パキスタンの紛争で難民となった子どもたち

【2009年5月8日 イスラマバード/パキスタン発】

ユニセフ・パキスタン事務所は、パキスタン北西部における軍事勢力と政府との武力衝突で避難を余儀なくされた人々が数千人いる現状について、深い懸念を表明した。

過去2週間に約8万2,000人が紛争地域から避難した。政府や人権支援団体は、スワート地区で発生した軍事衝突により、80万人以上が避難を余儀なくされる可能性があると推定している。避難キャンプやその他のコミュニティでは、これまでにすでに55万人が避難生活を強いられている。

こうした中で、最も弱い立場にあるのは子どもたちである。暴力を目撃し、避難を経験し、教育が中断され、保健サービスが受けられない。避難してきた人々は、ほとんど何も持っておらず、飲料水や衣類、食糧、避難所、保健ケアなどを必要としている。

国連諸機関が連携して行なう対応策の一環として、ユニセフとパートナー団体・機関はパキスタン政府および州政府と緊密に協力し、親戚のところへ身を寄せている人や、新たな避難民を受け入れている3ヵ所の新しい難民キャンプに支援を行っている。

子どもたちの間の病気の流行を予防するため、ユニセフ・パキスタン事務所は飲料水、衛生施設、衛生キットなどを新しい避難キャンプに提供している。5歳未満児1万人以上に、ワクチンの接種を実施した。孤児、親や保護者のいない子ども、女性が一家を支えているような家族にも支援を行い、子どもを対象に衣類を提供している。ユニセフはまた、新しい避難キャンプ1ヵ所において200人の子どもを受け入れる小学校の開設を支援し、その他の避難キャンプでも学校を拡大する活動を行なっている。

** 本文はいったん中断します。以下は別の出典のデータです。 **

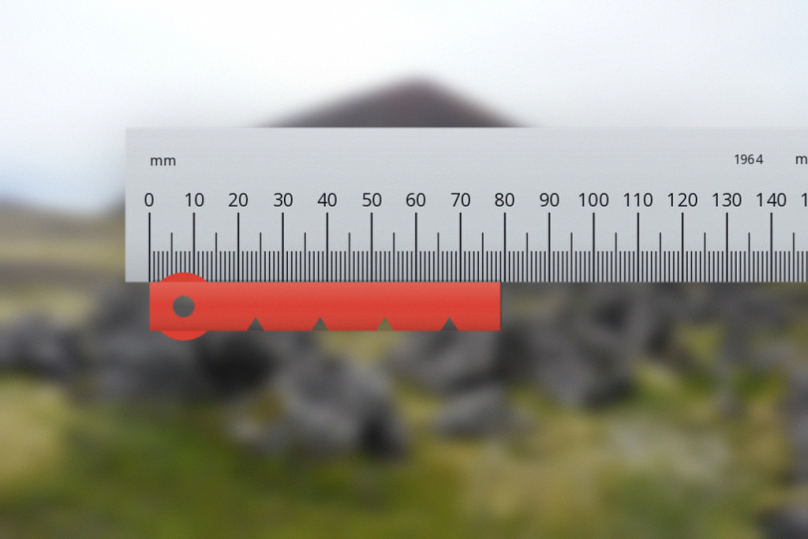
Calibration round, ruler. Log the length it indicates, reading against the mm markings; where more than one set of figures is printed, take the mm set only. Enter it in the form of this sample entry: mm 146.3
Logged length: mm 79
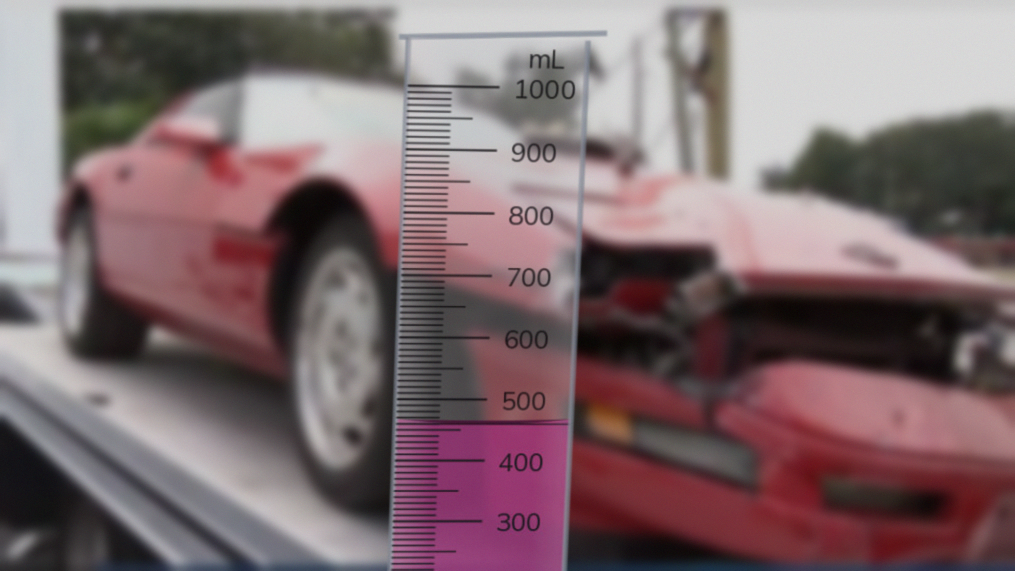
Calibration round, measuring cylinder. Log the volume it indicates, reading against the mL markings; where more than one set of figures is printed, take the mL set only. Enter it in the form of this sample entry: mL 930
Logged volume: mL 460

ユニセフ・パキスタン事務所はまた、紛争の影響を受けている地域で今も暮らしている人々、とくに子どもに人道上の問題が起こることを懸念している。ユニセフはすべての当事者に対し、武力紛争の影響から子どもたちを守るための方策をすぐに講じること、難民および紛争地域内の民間人を対象とする人道支援ワーカーや物資の安全な通過を保障するよう求めている。

北西辺境州のブネル、下ディール、スワートの各地区で戦闘が激化する以前、すでに55万5000人余りが避難していたが、そのほとんどは借家または難民受け入れ地域で生活していた。そのうち11ヵ所の避難キャンプにいる約9万3,000人をユニセフやその他の国連機関、政府、パートナー団体・機関が支援してきた。

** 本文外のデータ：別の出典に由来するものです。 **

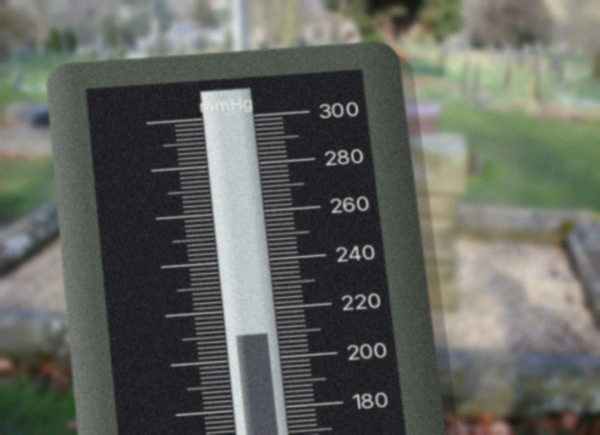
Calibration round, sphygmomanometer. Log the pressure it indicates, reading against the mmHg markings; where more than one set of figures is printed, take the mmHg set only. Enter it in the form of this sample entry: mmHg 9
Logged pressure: mmHg 210
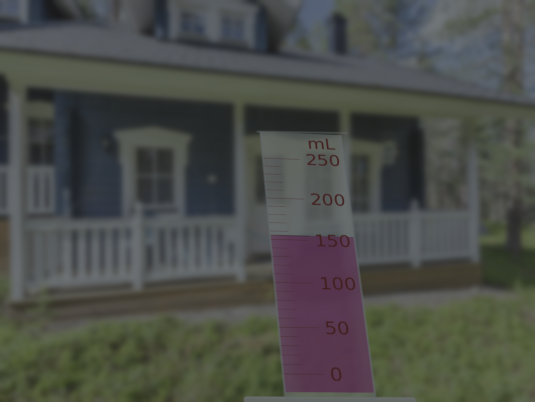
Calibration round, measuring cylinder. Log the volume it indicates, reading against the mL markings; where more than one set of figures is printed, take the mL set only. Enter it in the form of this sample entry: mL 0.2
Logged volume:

今日までにユニセフ・パキスタン事務所は子ども2万1,000人を対象とした定期的な予防接種サービス、栄養不良児のための栄養補給、避難キャンプにいる7万2,000人および受け入れ地域の4万2,000人を対象とした水と衛生施設などを支援している。また子ども保護のネットワークを作り、避難キャンプにいる子どもたちをキャンプ内の学校に入れたり、受け入れ地域にある学校を2部制にするなどの対策を行なった。

国連機関が連携して実施する水と衛生施設、栄養、教育分野での対策活動のため、ユニセフ・パキスタン事務所は緊急に1,000万米ドルを国際社会に求めている。これはスワート地区での紛争で新たに避難を強いられた人々に緊急に支援を提供し、既に避難生活を送っている人々のための活動を継続するための資金である。